K6-2 CPUs are generally considered "Super Socket 7", but technically there is no such thing as "Super" Socket 7, it's a marketing term for a bunch of features not directly connected to the CPU socket, such as SDRAM support, AGP, and 100MHz bus speed. Even the most advanced "Super" Socket 7 board is technically just a Socket 7 board.
So given every "Super" So7 board is an So7 board, there is no difference by definition.
As Munx says, voltage is the biggest limiting factor for K6-2 is voltage, as most K6-2 CPUs need 2.2V, and K6-2+ is specced for 1.8V. They can generally survive slightly higher voltages, but 'standard' 2.8V or worse 3.3V singl voltage So7 boards will roast them.
However, if your old So7 i430HX board supports 2.2V (as later revisions of Asus' P/I-P55T2P4 boards do), it will happily run a K6-2. Moreover, the later K6-2 cores (CXT - 400MHz onwards) interpret a 2.0x multiplier as 6.0x, so even if your motherboard only does 66MHz, it can run a later K6-2 at 6x66=400MHz, and with higher bus speeds even higher (6x75Mhz=450MHz, 6x83MHz=500MHz).
With K6-2, both L2 cache and RAM run at CPU bus speeds so 6x66MHz will perform worse than 4x100MHz.
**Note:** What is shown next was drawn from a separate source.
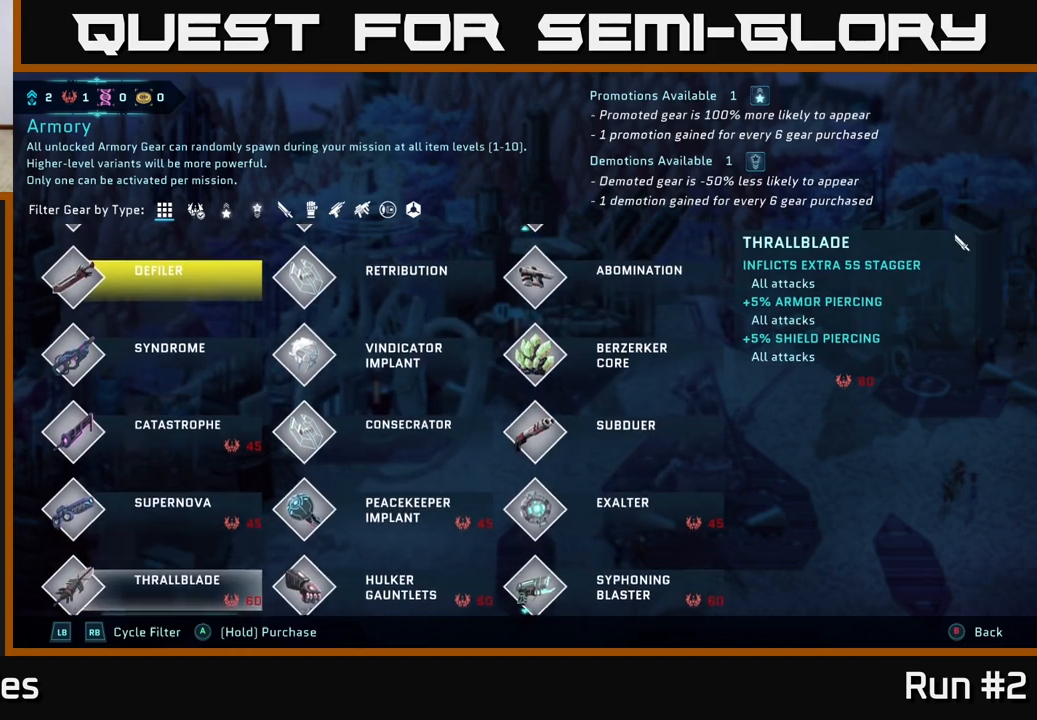
{"buttons": [], "left_stick": "center", "right_stick": "center", "events": [[17, "left_stick", "center"], [83, "left_stick", "up"], [217, "left_stick", "center"], [333, "left_stick", "up"], [450, "left_stick", "center"]]}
The difference will be smaller though with a K6-2+ or K6-3 as they have on-chip L2 cache, which runs at full CPU speed regardless.
AGP doesn't make a huge difference with period-correct cards, early AGP cards hardly used the advantage.
Finally, SDRAM outperforms EDO, but in fact the clock-for-clock fastest SDRAM So7 implementations weren't the last-generation "super" 100MHz chipsets but some of the previous generation such as the i430TX and the ALi Aladdin IV+.